The ‘goat farmer’ who became toast of the art world

The art world is mourning two-time Archibald Prize winner William Robinson. Photo: AAP
Working as an art lecturer, William Robinson got a call telling him he had won the Archibald Prize.
Queensland-based Robinson was told he had to be in Sydney that afternoon.
“I can’t, I’ve got to feed the goats,” he reportedly replied, spawning the headline: Goat farmer wins top art prize.
Robinson won the 1987 prize with a self-mocking self-portrait on a horse.
Modest to a fault, he still rose to become one of Australia’s most distinguished contemporary artists.
Best known for his south-east Queensland landscape compositions and northern NSW seascapes, Robinson died at the age of 89 on Tuesday night.
Born in Brisbane in 1936, he developed a love of painting and music as a child and considered becoming a concert pianist.
Married at 22 and with a family to support, he instead embarked on a long career teaching art in Brisbane.

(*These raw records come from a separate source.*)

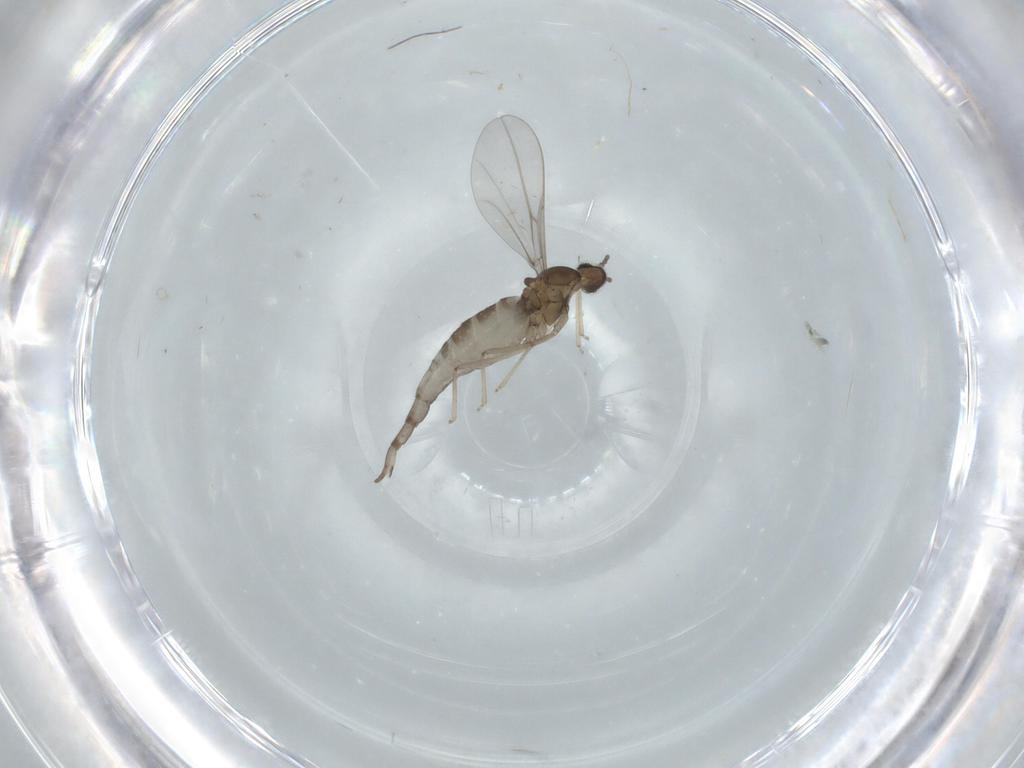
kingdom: Animalia
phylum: Arthropoda
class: Insecta
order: Diptera
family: Cecidomyiidae
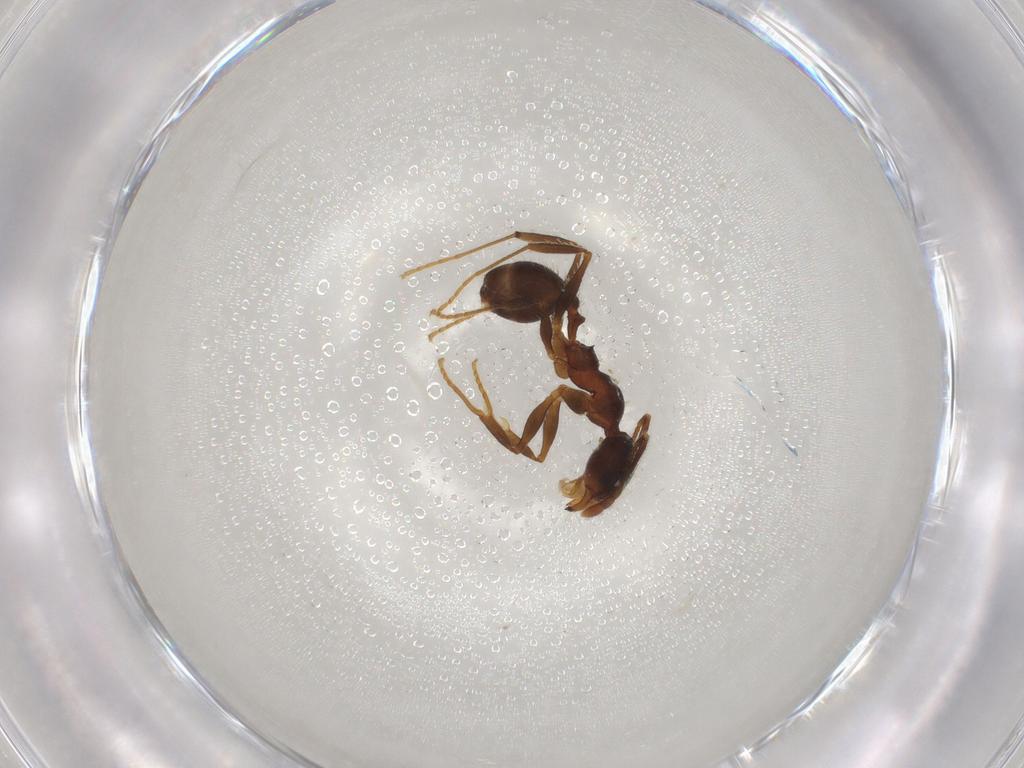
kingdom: Animalia
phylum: Arthropoda
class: Insecta
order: Hymenoptera
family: Formicidae
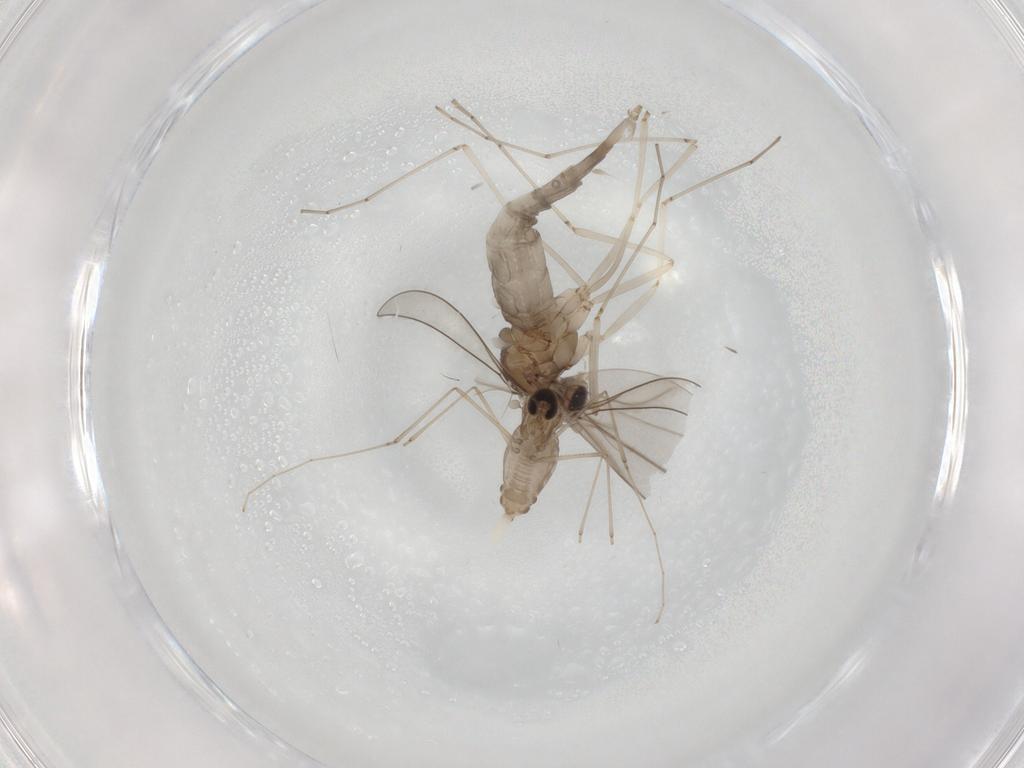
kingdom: Animalia
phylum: Arthropoda
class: Insecta
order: Diptera
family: Cecidomyiidae
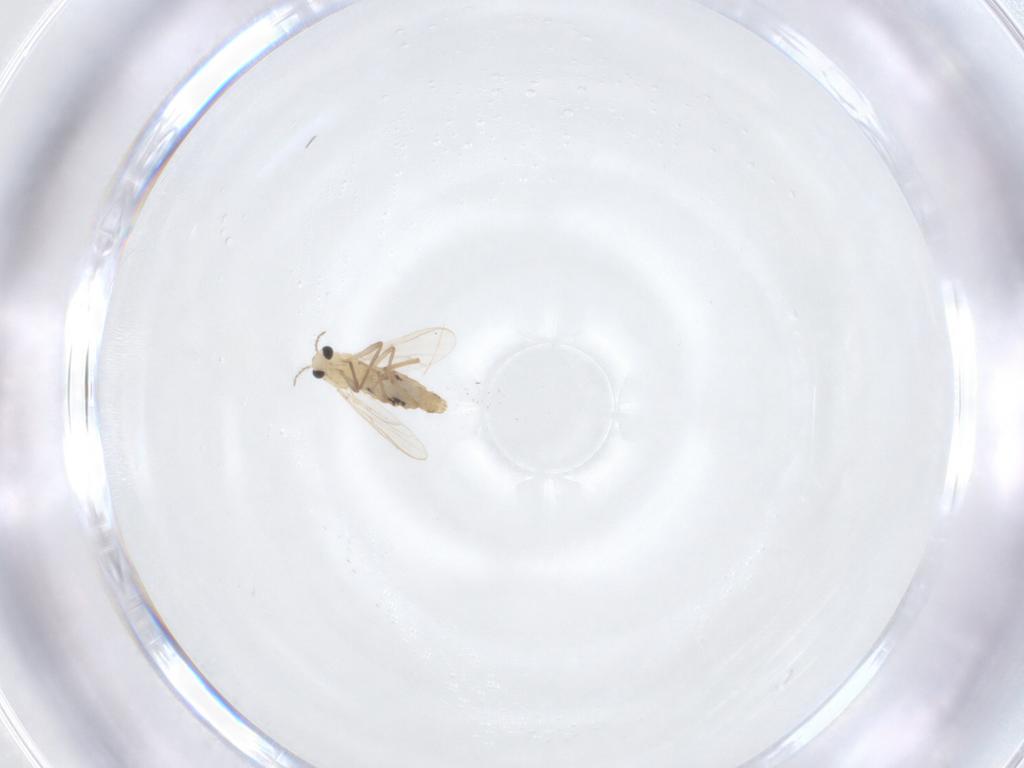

In the 1970s he moved with wife Shirley and their six children to a rural property where they raised cows, goats and chooks, before retreating to the Gold Coast hinterland.
Several of his paintings were selected for Australian Perspecta in 1983 and the Sixth Biennale of Sydney in 1986 before his Archibald success the next year with Equestrian Self Portrait.
By 1989, Robinson had retired from teaching and become a full-time artist.
He landed a second Archibald for Self-portrait With Stunned Mullet in 1995 and the prestigious Wynne Prize for landscape painting in 1990 and 1996.
The renowned painter of landscapes and whimsical self-portraits was on Wednesday remembered as a modest man of faith, family and the Australian wilderness.
“When you’re an artist, you’re a bit of a loner – you have a sort of isolated take on things,” Robinson once said of his career.
“So it is not so much direct humour, it is rather a commentary on life and people.”

William Robinson’s Equestrian Self Portrait was part of an interactive online exhibition of his work in 2020.
Robinson was awarded honorary doctorates by three Queensland universities and in 2007 was appointed an Officer of the Order of Australia for outstanding achievement and service to the arts.
The William Robinson Gallery opened at Old Government House in Brisbane in 2009 at Queensland University of Technology’s Gardens Point campus.
“It has been one of the highlights of my time … to work with Bill, his late wife Shirley and their family in realising the vision of the gallery,” QUT vice-chancellor Margaret Sheil said.
The Australian art world has lost a giant in the passing of Robinson, said Australian Galleries director Stuart Purves, who described him as “a man of outstanding care and human insight”.
Robinson’s work is represented in major galleries across the nation and afar, including New York’s Metropolitan Museum of Art.